Using Markdown in Reports

When exploiting a vulnerability in a penetration test it is important to capture your attack steps quickly and thoroughly so you don't have to spend extra time remembering and re-validating what you did when it's time to report on the finding. Nothing can break your flow more than having to stop what you are doing to format text, fix hyperlinks or build numbered lists of steps. Markdown is one of the quickest ways to type formatted text and capture these details effortlessly.

Pro Tip!

The API fully supports Markdown. This makes it easy to develop automated tools that can add issues or other text to Faction with formatted text via the API.

Here are some examples of how you can use markdown in Faction.

Exploit Steps

You can enter Markdown directly into the details editor when adding a new vulnerability.
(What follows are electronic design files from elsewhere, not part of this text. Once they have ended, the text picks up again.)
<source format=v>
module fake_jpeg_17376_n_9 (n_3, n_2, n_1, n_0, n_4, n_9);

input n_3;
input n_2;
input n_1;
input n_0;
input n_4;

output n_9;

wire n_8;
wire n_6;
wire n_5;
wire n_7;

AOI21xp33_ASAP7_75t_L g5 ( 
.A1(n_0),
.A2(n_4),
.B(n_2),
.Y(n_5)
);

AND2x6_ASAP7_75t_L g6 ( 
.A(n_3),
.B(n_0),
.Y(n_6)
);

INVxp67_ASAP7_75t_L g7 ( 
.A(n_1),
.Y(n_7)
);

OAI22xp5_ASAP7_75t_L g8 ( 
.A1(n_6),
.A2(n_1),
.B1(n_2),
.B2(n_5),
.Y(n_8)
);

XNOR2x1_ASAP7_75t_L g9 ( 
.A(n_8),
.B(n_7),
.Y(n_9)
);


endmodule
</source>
Once you enter the text, highlight just the part you want to convert to markdown and click the Markdown button in the toolbar.
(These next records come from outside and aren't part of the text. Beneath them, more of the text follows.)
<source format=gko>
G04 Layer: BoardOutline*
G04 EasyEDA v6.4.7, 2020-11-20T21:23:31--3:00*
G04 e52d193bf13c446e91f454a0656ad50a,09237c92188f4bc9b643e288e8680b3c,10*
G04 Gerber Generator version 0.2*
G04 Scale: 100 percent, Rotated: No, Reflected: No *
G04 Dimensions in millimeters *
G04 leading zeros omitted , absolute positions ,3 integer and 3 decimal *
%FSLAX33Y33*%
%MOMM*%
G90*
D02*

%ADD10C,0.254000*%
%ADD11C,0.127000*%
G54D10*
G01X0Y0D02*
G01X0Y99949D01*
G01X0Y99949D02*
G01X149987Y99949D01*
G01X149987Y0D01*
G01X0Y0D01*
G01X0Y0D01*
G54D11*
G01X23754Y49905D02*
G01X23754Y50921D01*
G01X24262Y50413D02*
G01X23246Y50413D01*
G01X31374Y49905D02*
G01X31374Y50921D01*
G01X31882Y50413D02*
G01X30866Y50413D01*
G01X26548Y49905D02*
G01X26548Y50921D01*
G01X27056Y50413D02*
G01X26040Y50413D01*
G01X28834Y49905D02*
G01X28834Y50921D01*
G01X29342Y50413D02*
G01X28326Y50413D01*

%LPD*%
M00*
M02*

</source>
After you select the Markdown button your text will be converted to rich text as shown below:

You can also perform this in a code block if you want to write your Markdown in a monospaced font. First, select Code as shown below:

Then start entering your text in the code block as shown here.

Select the text in the code block and click the Markdown button

Faction Burp Suite Extension

If you find a vulnerability while using the Faction Burp extension, you can add the finding and all details directly through the extension. Below is an example of cross-site scripting:

In Burp Suite, select the request and select Add New Finding:

A dialog box will open that lets you search for the vulnerability type (in this case Cross Site Scripting) and allow you to enter your details on how to recreate the exploit.

Now if we navigate back into Faction and view the details we will see the exploit steps displayed in rich text.

Executive Summaries and Scoping

You can use Markdown in your Executive Summaries as well to quickly type up your high level assessments of the application and provide guidance on how to prioritize the findings.

Select the text and click Markdown to convert!

You can also add scoping information in tables without messing with table editors and setting hyperlinks which can be a pain sometimes.